Dodd found a radio and immediately heard the coarse voice of the chancellor, though he was struck by the absence of Hitler’s usual histrionics. Dodd listened intently as Hitler portrayed Germany as a well-meaning, peace-seeking nation whose modest desire for equality of armaments was being opposed by other nations. “It was not the address of a thinker,” Dodd wrote in his diary, “but of an emotionalist claiming that Germany had in no way been responsible for the World War and that she was the victim of wicked enemies.”

It was a stunning development. In one stroke, Dodd realized, Hitler had emasculated the League and virtually nullified the Treaty of Versailles, clearly declaring his intention to rearm Germany.

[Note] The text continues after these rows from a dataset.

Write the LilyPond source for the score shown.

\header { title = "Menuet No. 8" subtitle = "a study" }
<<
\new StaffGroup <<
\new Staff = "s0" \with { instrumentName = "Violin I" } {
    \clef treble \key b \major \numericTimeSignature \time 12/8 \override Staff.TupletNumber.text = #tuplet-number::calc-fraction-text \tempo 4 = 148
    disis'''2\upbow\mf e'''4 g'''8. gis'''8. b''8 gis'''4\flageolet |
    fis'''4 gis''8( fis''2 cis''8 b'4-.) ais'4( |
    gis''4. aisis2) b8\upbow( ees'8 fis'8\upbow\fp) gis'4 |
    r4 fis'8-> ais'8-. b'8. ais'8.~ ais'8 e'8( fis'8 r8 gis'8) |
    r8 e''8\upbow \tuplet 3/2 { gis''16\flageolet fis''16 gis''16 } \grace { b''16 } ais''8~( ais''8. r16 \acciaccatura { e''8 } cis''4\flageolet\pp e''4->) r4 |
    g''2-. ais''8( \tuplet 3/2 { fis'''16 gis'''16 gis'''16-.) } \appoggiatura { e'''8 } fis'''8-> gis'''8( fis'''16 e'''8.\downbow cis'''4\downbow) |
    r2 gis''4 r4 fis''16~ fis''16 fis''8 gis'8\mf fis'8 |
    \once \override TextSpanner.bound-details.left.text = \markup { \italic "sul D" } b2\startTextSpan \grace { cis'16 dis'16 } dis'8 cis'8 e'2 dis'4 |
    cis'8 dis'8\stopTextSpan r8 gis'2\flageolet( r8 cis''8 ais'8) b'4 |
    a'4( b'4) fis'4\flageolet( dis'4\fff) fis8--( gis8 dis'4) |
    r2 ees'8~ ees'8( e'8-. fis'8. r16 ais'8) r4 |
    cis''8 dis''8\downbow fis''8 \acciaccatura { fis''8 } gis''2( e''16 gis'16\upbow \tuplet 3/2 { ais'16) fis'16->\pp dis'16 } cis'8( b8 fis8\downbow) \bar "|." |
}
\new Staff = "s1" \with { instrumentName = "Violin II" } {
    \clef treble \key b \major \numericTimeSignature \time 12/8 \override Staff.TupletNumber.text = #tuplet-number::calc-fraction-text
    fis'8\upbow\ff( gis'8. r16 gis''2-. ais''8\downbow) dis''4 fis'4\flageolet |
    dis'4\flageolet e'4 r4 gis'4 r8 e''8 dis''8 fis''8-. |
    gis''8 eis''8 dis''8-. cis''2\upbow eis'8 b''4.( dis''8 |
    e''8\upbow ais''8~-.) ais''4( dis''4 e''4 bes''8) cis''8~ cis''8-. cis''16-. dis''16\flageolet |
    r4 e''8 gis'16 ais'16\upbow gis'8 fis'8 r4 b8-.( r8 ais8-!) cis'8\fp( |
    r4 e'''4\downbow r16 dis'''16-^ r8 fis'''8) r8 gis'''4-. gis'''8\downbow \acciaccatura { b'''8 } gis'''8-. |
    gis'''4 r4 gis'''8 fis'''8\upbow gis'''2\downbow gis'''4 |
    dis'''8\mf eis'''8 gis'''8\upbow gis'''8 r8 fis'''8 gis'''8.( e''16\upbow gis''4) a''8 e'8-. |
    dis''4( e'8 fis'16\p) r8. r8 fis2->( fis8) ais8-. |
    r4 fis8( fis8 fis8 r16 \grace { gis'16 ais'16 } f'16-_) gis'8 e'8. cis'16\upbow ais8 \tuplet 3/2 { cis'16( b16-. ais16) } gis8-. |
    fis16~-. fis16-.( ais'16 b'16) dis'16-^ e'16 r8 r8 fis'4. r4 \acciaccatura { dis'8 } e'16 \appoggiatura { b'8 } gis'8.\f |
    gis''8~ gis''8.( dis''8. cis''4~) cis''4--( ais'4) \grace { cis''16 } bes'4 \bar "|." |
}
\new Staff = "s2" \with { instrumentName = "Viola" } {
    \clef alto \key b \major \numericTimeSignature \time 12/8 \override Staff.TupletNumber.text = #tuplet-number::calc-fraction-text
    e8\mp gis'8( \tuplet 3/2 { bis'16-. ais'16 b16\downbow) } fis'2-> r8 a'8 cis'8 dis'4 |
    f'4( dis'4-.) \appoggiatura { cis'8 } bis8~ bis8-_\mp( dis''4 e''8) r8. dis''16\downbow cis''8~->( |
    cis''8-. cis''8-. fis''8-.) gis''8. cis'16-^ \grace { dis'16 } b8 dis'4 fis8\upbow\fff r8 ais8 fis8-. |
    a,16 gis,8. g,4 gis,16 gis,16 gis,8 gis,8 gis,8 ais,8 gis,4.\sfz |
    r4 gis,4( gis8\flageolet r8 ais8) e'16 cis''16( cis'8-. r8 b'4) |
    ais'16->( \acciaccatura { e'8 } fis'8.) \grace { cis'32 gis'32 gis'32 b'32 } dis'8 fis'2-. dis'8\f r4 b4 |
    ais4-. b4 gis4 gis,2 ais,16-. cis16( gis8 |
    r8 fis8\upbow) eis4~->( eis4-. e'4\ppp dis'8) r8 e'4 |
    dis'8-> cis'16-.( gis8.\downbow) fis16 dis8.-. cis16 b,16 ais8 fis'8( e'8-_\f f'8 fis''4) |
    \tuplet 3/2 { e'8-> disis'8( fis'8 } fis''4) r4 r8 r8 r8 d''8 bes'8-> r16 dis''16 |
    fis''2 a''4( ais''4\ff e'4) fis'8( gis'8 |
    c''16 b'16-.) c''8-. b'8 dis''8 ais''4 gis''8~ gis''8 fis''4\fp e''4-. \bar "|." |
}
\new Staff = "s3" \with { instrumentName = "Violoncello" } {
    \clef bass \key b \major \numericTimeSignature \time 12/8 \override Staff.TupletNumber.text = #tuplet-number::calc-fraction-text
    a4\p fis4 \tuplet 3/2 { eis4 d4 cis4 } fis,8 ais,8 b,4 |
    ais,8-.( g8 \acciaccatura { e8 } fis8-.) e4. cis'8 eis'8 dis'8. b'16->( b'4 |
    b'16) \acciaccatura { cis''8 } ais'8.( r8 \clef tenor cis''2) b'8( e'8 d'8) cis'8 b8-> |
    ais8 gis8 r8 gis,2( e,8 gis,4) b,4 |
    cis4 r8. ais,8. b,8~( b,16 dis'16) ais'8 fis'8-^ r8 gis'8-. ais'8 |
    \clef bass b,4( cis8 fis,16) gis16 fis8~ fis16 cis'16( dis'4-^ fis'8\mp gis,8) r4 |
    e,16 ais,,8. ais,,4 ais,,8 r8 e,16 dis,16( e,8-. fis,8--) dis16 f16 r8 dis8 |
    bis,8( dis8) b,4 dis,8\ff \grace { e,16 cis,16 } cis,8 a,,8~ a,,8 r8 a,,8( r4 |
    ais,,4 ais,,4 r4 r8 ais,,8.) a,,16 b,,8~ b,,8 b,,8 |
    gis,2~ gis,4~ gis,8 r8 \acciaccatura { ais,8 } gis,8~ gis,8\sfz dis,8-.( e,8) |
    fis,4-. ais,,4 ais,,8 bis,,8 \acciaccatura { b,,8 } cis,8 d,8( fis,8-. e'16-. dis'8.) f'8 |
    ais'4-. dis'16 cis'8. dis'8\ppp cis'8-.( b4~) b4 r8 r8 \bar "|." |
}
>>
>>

He announced as well that he was dissolving the Reichstag and would hold new elections on November 12. The ballot also would invite the public to pass judgment upon his foreign policy through a yes-or-no plebiscite. Secretly Hitler also gave orders to General Werner von Blomberg, his minister of defense, to prepare for possible military action by League members seeking to enforce the Treaty of Versailles—although Blomberg knew full well that Germany’s small army could not hope to prevail against a combined action by France, Poland, and Czechoslovakia. “That the allies at this time could easily have overwhelmed Germany is as certain as it is that such an action would have brought the end of the Third Reich in the very year of its birth,” wrote William Shirer in his classic work, The Rise and Fall of the Third Reich, but Hitler “knew the mettle of his foreign adversaries as expertly and as uncannily as he had sized up that of his opponents at home.”

Though Dodd continued to nurture the hope that the German government would grow more civil, he recognized that Hitler’s two decisions signaled an ominous shift away from moderation. The time had come, he knew, to meet with Hitler face-to-face.

Dodd went to bed that night deeply troubled.


SHORTLY BEFORE NOON ON TUESDAY, October 17, 1933, Roosevelt’s “standing liberal” set out in top hat and tails for his first meeting with Adolf Hitler.